Number one: Weird. I thought after being featured in People's "50 Most Beautiful People," reaching alterna-hunk status, and shooting enough dope to kill a herd of wildebeest in the '90s, Dando had retired to a syringe-filled apartment, paid for by the royalties of past success, to smoke rock and lament about the glory days.
Number two: If Dando does still exist (it's true he's released well-received solo work in the last few years), and he's in front of a band called the Lemonheads, with a new record called The Lemonheads, he's obviously trying to capitalize on '90s nostalgia, and sell enough records to pay for a pound of China white before people realize they forked over cash for an album that never should have been made in the first place.

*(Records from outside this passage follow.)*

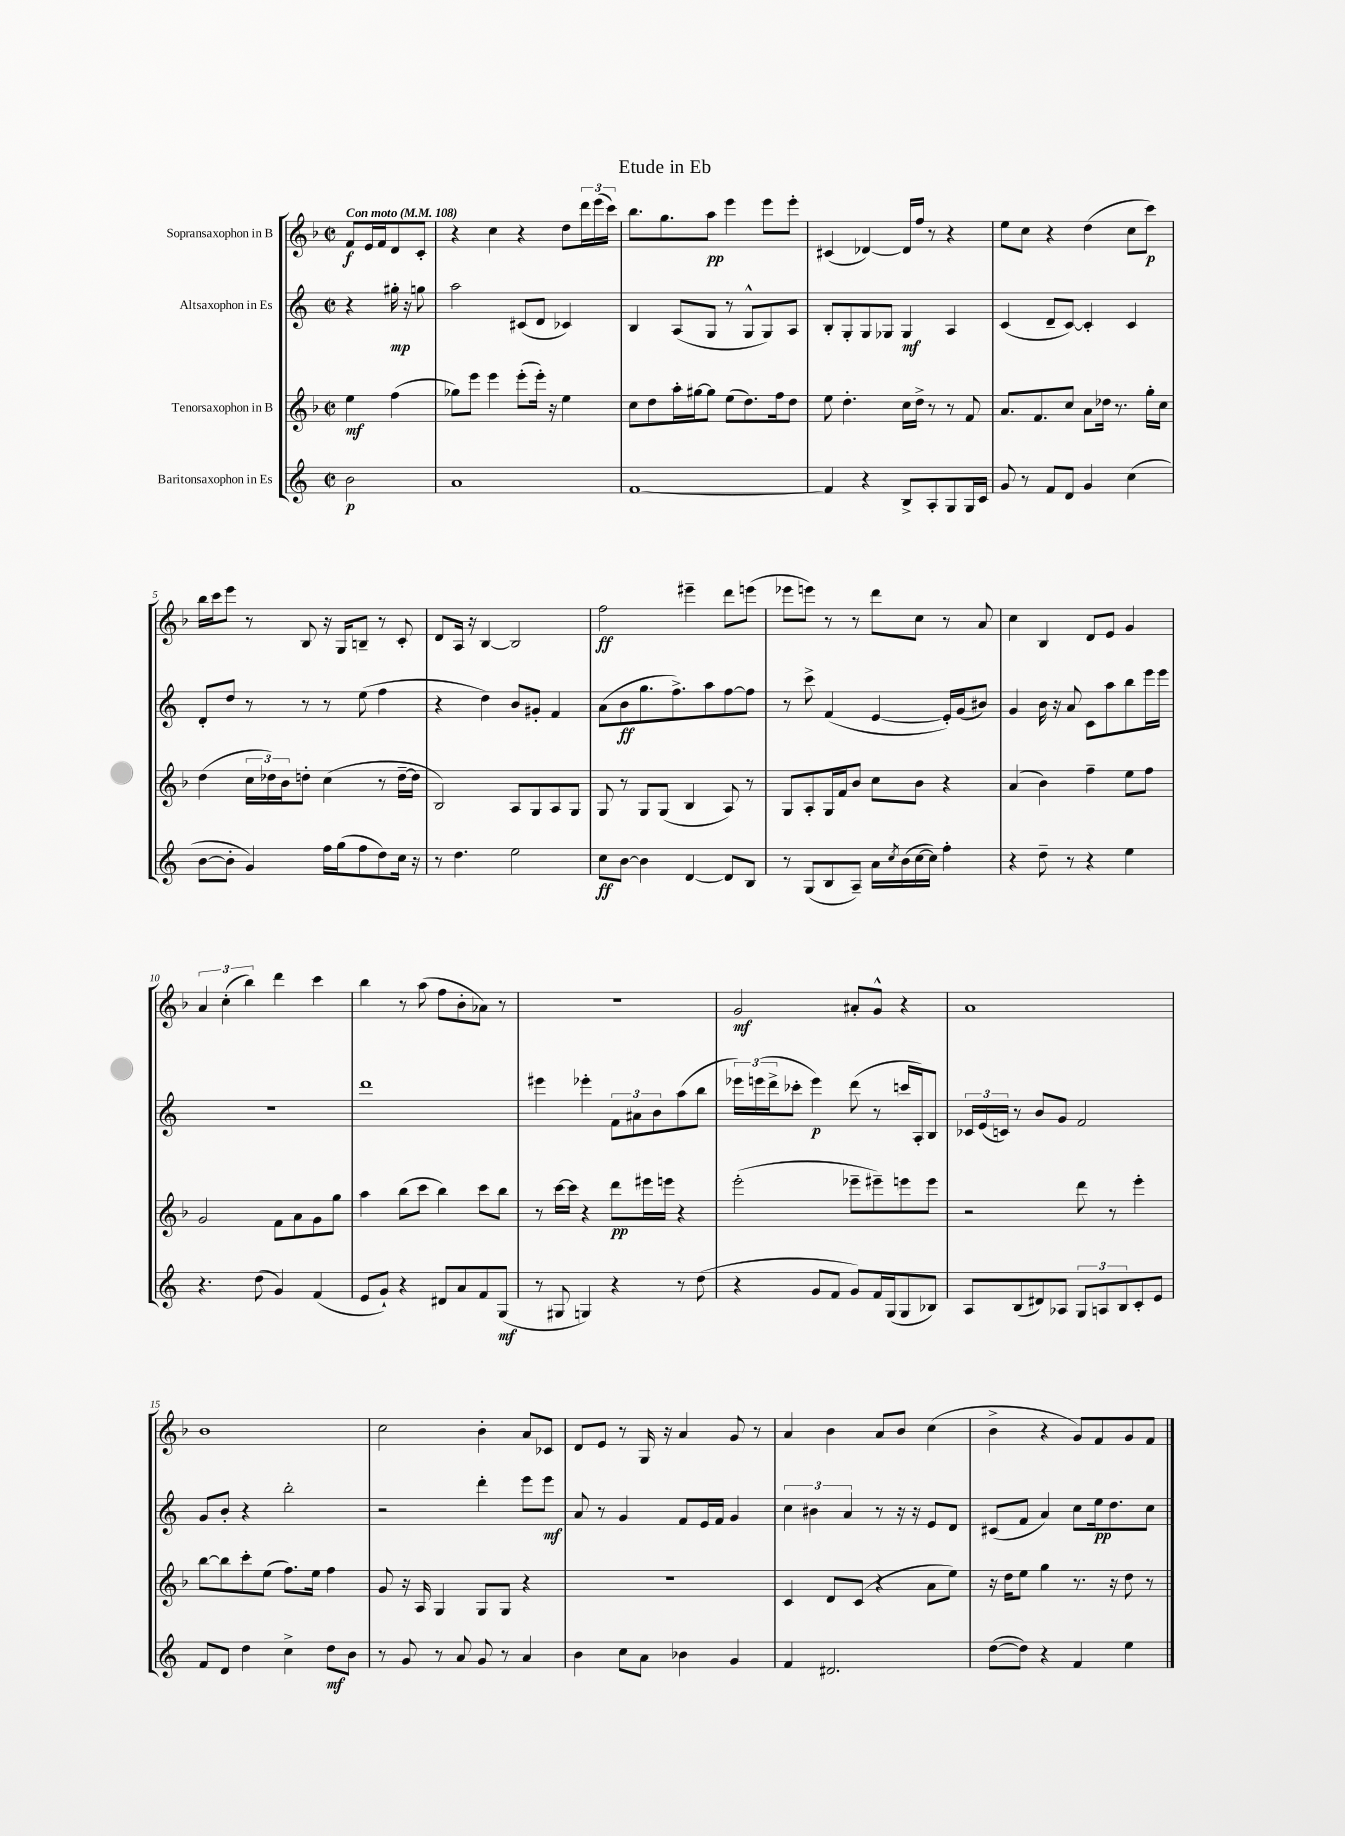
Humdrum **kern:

**kern	**dynam	**kern	**dynam	**kern	**dynam	**kern	**dynam
*part4	*part4	*part3	*part3	*part2	*part2	*part1	*part1
*staff4	*staff4	*staff3	*staff3	*staff2	*staff2	*staff1	*staff1
*I"Baritonsaxophon in Es	*	*I"Tenorsaxophon in B	*	*I"Altsaxophon in Es	*	*I"Sopransaxophon in B	*
*clefG2	*	*clefG2	*	*clefG2	*	*clefG2	*
*k[]	*	*k[b-]	*	*k[]	*	*k[b-]	*
*M2/2	*	*M2/2	*	*M2/2	*	*M2/2	*
*met(c|)	*	*met(c|)	*	*met(c|)	*	*met(c|)	*
*MM108	*	*MM108	*	*MM108	*	*MM108	*
=	=	=	=	=	=	=	=
!	!	!	!	!	!	!LO:TX:a:B:t=Con moto	!
2b\	p	4ee\	mf	4r	.	8f/L	f
.	.	.	.	.	.	16e/L	.
.	.	.	.	.	.	16f/J	.
.	.	(4ff\	.	16gg#X'\	mp	8d/	.
.	.	.	.	16r	.	.	.
.	.	.	.	8ggn\	.	8c'/J	.
=1	=1	=1	=1	=1	=1	=1	=1
1a	.	8gg-X\L)	.	2aa\	.	4r	.
.	.	8eee\J	.	.	.	.	.
.	.	4eee\	.	.	.	4cc\	.
.	.	(8eee'\L	.	(8c#X/L	.	4r	.
.	.	16eee'\Jk)	.	8d/J	.	.	.
.	.	16r	.	.	.	.	.
.	.	4ee\	.	4c-X/)	.	8dd\L	.
.	.	.	.	.	.	24ddd\L	.
.	.	.	.	.	.	(24eee\	.
.	.	.	.	.	.	24ccc\JJ)	.
=2	=2	=2	=2	=2	=2	=2	=2
[1f	.	8cc\L	.	4B/	.	8.bb-\L	.
.	.	8dd\	.	.	.	.	.
.	.	.	.	.	.	8.gg\	.
.	.	16aa'\L	.	(8A/L	.	.	.
.	.	[16gg#X\J	.	.	.	.	.
.	.	8gg#\J]	.	8G/J	.	8aa\J	pp
.	.	(8ee\L	.	8r	.	4eee\	.
.	.	8.dd\)	.	8G^^/L	.	.	.
.	.	.	.	8G/)	.	8eee\L	.
.	.	16ff\k	.	.	.	.	.
.	.	8dd\J	.	8A/J	.	8eee'\J	.
=3	=3	=3	=3	=3	=3	=3	=3
4f/]	.	8ee\	.	8B'/L	.	(4c#X/	.
.	.	4.dd'\	.	8G'/	.	.	.
4r	.	.	.	8G/	.	[4d-X/)	.
.	.	.	.	8G-X/J	.	.	.
8B^/L	.	16cc\LL	.	4G-/	mf	16d-/LL]	.
.	.	16dd^\JJ	.	.	.	16ff/JJ	.
8A'/	.	8r	.	.	.	8r	.
8G/	.	8r	.	4A/	.	4r	.
16G/L	.	8f/	.	.	.	.	.
16c/JJ	.	.	.	.	.	.	.
=4	=4	=4	=4	=4	=4	=4	=4
8g/	.	8.a/L	.	(4c/	.	8ee\L	.
8r	.	.	.	.	.	8cc\J	.
.	.	8.f/	.	.	.	.	.
8f/L	.	.	.	8d~/L	.	4r	.
8d/J	.	8cc/J	.	[8c/J)	.	.	.
4g/	.	8a\L	.	4c'/]	.	(4dd\	.
.	.	16dd-X\Jk	.	.	.	.	.
.	.	8.r	.	.	.	.	.
(4cc\	.	.	.	4c/	.	8cc\L	.
.	.	16gg'\LL	.	.	.	8ccc\J)	p
.	.	16cc\JJ	.	.	.	.	.
!!LO:LB:g=z
=5	=5	=5	=5	=5	=5	=5	=5
[8b\L	.	(4dd\	.	8d'/L	.	16bb-\LL	.
.	.	.	.	.	.	16ccc\J	.
8b'\J]	.	.	.	8dd/J	.	8eee\J	.
4g/)	.	24cc\LL	.	8r	.	8r	.
.	.	24dd-X\)	.	.	.	.	.
.	.	24b-\J	.	.	.	.	.
.	.	8ddn'\J	.	8r	.	8B-/	.
16ff\LL	.	(4cc\	.	8r	.	16r	.
(16gg\J	.	.	.	.	.	16G/KL	.
8ff\	.	.	.	(8ee\	.	8Bn~/J	.
8dd\)	.	8r	.	4ff\	.	8r	.
16cc\Jk	.	[16dd~\LL	.	.	.	8c'/	.
16r	.	16dd\JJ]	.	.	.	.	.
=6	=6	=6	=6	=6	=6	=6	=6
8r	.	2B-/)	.	4r	.	8d/L	.
4.dd\	.	.	.	.	.	16A/Jk	.
.	.	.	.	.	.	16r	.
.	.	.	.	4dd\)	.	[4B-/	.
2ee\	.	8A/L	.	8b/L	.	2B-/]	.
.	.	8G/	.	8g#X'/J	.	.	.
.	.	8A/	.	4f/	.	.	.
.	.	8G/J	.	.	.	.	.
=7	=7	=7	=7	=7	=7	=7	=7
8cc\L	ff	8G/	.	(8a\L	.	2ff\	ff
[8b\J	.	8r	.	8b\	ff	.	.
4b\]	.	8G/L	.	8.gg\	.	.	.
.	.	(8G/J	.	.	.	.	.
.	.	.	.	8.ff^\)	.	.	.
[4d/	.	4B-/	.	.	.	4eee#X~\	.
.	.	.	.	8aa\	.	.	.
8d/L]	.	8A/)	.	[8ff\	.	8ddd\L	.
8B/J	.	8r	.	8ff\J]	.	(8eeen\J	.
=8	=8	=8	=8	=8	=8	=8	=8
8r	.	8G/L	.	8r	.	8eee-X\L	.
(8G/L	.	8A'/	.	8ccc^\	.	8eeen\J)	.
8B/	.	16G/L	.	(4f/	.	8r	.
.	.	16f/J	.	.	.	.	.
8A~/J)	.	8b-/J	.	.	.	8r	.
16a\LL	.	8cc\L	.	[4e/	.	8ddd\L	.
8qcc/	.	.	.	.	.	.	.
(16b\	.	.	.	.	.	.	.
[16cc\	.	8b-\J	.	.	.	8cc\J	.
16cc\JJ])	.	.	.	.	.	.	.
4ff'\	.	4r	.	16e'/LL])	.	8r	.
.	.	.	.	(16g/J	.	.	.
.	.	.	.	8b#X/J)	.	8a/	.
=9	=9	=9	=9	=9	=9	=9	=9
4r	.	(4a/	.	4g/	.	4cc\	.
8dd~\	.	4b-\)	.	16b\	.	4B-/	.
.	.	.	.	16r	.	.	.
8r	.	.	.	8a/	.	.	.
4r	.	4ff~\	.	8c\L	.	8d/L	.
.	.	.	.	8aa\	.	8e/J	.
4ee\	.	8ee\L	.	8bb\	.	4g/	.
.	.	8ff\J	.	16eee\L	.	.	.
.	.	.	.	16eee\JJ	.	.	.
!!LO:LB:g=z
=10	=10	=10	=10	=10	=10	=10	=10
4.r	.	2g/	.	1r	.	6a/	.
.	.	.	.	.	.	(6cc'\	.
.	.	.	.	.	.	6bb-\)	.
(8dd\	.	.	.	.	.	.	.
4g/)	.	8f\L	.	.	.	4ddd\	.
.	.	8a\	.	.	.	.	.
(4f/	.	8g\	.	.	.	4ccc\	.
.	.	8gg\J	.	.	.	.	.
=11	=11	=11	=11	=11	=11	=11	=11
8e/L	.	4aa\	.	1ddd	.	4bb-\	.
8g`/J)	.	.	.	.	.	.	.
4r	.	(8bb-\L	.	.	.	8r	.
.	.	8ccc\J	.	.	.	(8aa\	.
8d#X/L	.	4bb-\)	.	.	.	8ff\L	.
8a/	.	.	.	.	.	8b-'\	.
8f/	.	8ccc\L	.	.	.	8a-X\J)	.
(8G/J	mf	8bb-\J	.	.	.	8r	.
=12	=12	=12	=12	=12	=12	=12	=12
8r	.	8r	.	4eee#X\	.	1r	.
8G#X/	.	[16ccc\LL	.	.	.	.	.
.	.	16ccc\JJ]	.	.	.	.	.
4Gn/)	.	4r	.	4eee-X'\	.	.	.
4r	.	8ddd\L	pp	12f\L	.	.	.
.	.	.	.	12a#X\	.	.	.
.	.	16eee#X\L	.	.	.	.	.
.	.	.	.	12b\	.	.	.
.	.	16eeen\JJ	.	.	.	.	.
8r	.	4r	.	(8aa\	.	.	.
(8dd\	.	.	.	8bb\J	.	.	.
=13	=13	=13	=13	=13	=13	=13	=13
4r	.	(2eee'\	.	24eee-X\LL)	.	2g/	mf
.	.	.	.	(24eeen\	.	.	.
.	.	.	.	24ddd^\J	.	.	.
.	.	.	.	8ccc-X'\J	.	.	.
8g/L	.	.	.	4eee\)	p	.	.
8f/J	.	.	.	.	.	.	.
8g/L)	.	8eee-X~\L	.	(8ddd\	.	8a#X'/L	.
16f/L	.	8eee#X~\)	.	8r	.	8g^^/J	.
(16G/J	.	.	.	.	.	.	.
8G/	.	8eeen\	.	16cccn/LL	.	4r	.
.	.	.	.	16A'/J)	.	.	.
8B-X/J)	.	8eee\J	.	8B/J	.	.	.
=14	=14	=14	=14	=14	=14	=14	=14
8A/L	.	2r	.	24c-X/LL	.	1a	.
.	.	.	.	(24e/	.	.	.
.	.	.	.	24cn/JJ)	.	.	.
(8B/	.	.	.	8r	.	.	.
8d#X/)	.	.	.	8b/L	.	.	.
8A-X/J	.	.	.	8g/J	.	.	.
12G/L	.	8ddd\	.	2f/	.	.	.
12An/	.	.	.	.	.	.	.
.	.	8r	.	.	.	.	.
12B/	.	.	.	.	.	.	.
8c'/	.	4eee'\	.	.	.	.	.
8e/J	.	.	.	.	.	.	.
!!LO:LB:g=z
=15	=15	=15	=15	=15	=15	=15	=15
8f/L	.	[8bb-\L	.	8g/L	.	1b-	.
8d/J	.	8bb-\]	.	8b'/J	.	.	.
4dd\	.	8ccc'\	.	4r	.	.	.
.	.	(8ee\J	.	.	.	.	.
4cc^\	.	8.ff\L)	.	2bb'\	.	.	.
.	.	16ee\Jk	.	.	.	.	.
8dd\L	mf	4ff\	.	.	.	.	.
8b\J	.	.	.	.	.	.	.
=16	=16	=16	=16	=16	=16	=16	=16
8r	.	8g/	.	2r	.	2cc\	.
8g/	.	16r	.	.	.	.	.
.	.	16A/	.	.	.	.	.
8r	.	4G/	.	.	.	.	.
8a/	.	.	.	.	.	.	.
8g/	.	8G/L	.	4ddd'\	.	4b-'\	.
8r	.	8G/J	.	.	.	.	.
4a/	.	4r	.	8eee\L	.	8a/L	.
.	.	.	.	8eee\J	mf	8c-X/J	.
=17	=17	=17	=17	=17	=17	=17	=17
4b\	.	1r	.	8a/	.	8d/L	.
.	.	.	.	8r	.	8e/J	.
8cc\L	.	.	.	4g/	.	8r	.
8a\J	.	.	.	.	.	16G/	.
.	.	.	.	.	.	16r	.
4b-X\	.	.	.	8f/L	.	4a/	.
.	.	.	.	16e/L	.	.	.
.	.	.	.	16f/JJ	.	.	.
4g/	.	.	.	4g/	.	8g/	.
.	.	.	.	.	.	8r	.
=18	=18	=18	=18	=18	=18	=18	=18
4f/	.	4c/	.	6cc\	.	4a/	.
.	.	.	.	6b#X\	.	.	.
2.d#X/	.	8d/L	.	.	.	4b-\	.
.	.	.	.	6a/	.	.	.
.	.	(8c/J	.	.	.	.	.
.	.	4r	.	8r	.	8a/L	.
.	.	.	.	16r	.	8b-/J	.
.	.	.	.	16r	.	.	.
.	.	8a\L	.	8e/L	.	(4cc\	.
.	.	8ee\J)	.	8d/J	.	.	.
=19	=19	=19	=19	=19	=19	=19	=19
([8dd\L	.	16r	.	(8c#X/L	.	4b-^\	.
.	.	16dd\KL	.	.	.	.	.
8dd\J])	.	8ee\J	.	8f/J	.	.	.
4r	.	4gg\	.	4a/)	.	4r	.
4f/	.	8.r	.	8cc\L	.	8g/L)	.
.	.	.	.	16ee\k	pp	8f/	.
.	.	16r	.	8.dd\	.	.	.
4ee\	.	8dd\	.	.	.	8g/	.
.	.	8r	.	8cc\J	.	8f/J	.
==	==	==	==	==	==	==	==
*-	*-	*-	*-	*-	*-	*-	*-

Like I said, call me a cynic.
Then The Lemonheads (Vagrant), released in September, arrived in the mail. The band's lineup has always fluctuated, with Dando the lone constant, and for this record drummer Bill Stevenson and bassist Karl Alvarez, both of Descendents fame, round out the group. Shocking as it seems, Lemonheads isn't garbage. At least I was surprised. Maybe you've always had faith in Dando.
There's reason for faith. While many people remember the insipid cover of "Mrs. Robinson," appearances on Live with Regis and Kathie Lee, the epic drug use, the fanzine Die, Evan Dando, Die, and the laughable meltdown, It's a Shame About Ray remains an early '90s alt-rock essential. Prior to the band's stint with Atlantic, the Lemonheads released three legit records on Taang!, and a hard-to-find objet d'art, indie EP Laughing All the Way to the Cleaners, in '86. Dando—a lawyer's son from Essex, Massachusetts—launched the first incarnation of the Lemonheads while a senior at an itsy-bitsy, private high school in Boston. His influences: the local hardcore/punk scene, bands like the Buzzcocks and Black Flag, and, apparently, the idea of being a "rock star."
He was good at playing the "rock star." He has the scars and bad press to prove it.
What makes Lemonheads better than expected is that, with his 40th birthday looming, Dando has lost the drugged-out, pretty-boy, hair-in-face façade, and reverted to what made the Lemonheads interesting in the first place: ear-tickling pop chops infused with a sense of melancholy that makes the whole thing matter. Dando is something like a post-slacker Tom Petty on The Lemonheads—the opener "Black Gown," and the Americana-laced "Baby's Home" leading the way. Stevenson and Alvarez, with their punk credentials, seem at home. It's a predictable record, but most pop is. Good pop almost always is.
Whether Dando is simply cashing in on the marketability of a band name he forsook a decade ago is debatable. If he is, considering the mud he's dragged the name through, Dando deserves his money. Making us forget he's a punchline would be a monumental accomplishment. The Lemonheads doesn't clear the slate, but it makes you rethink things a bit.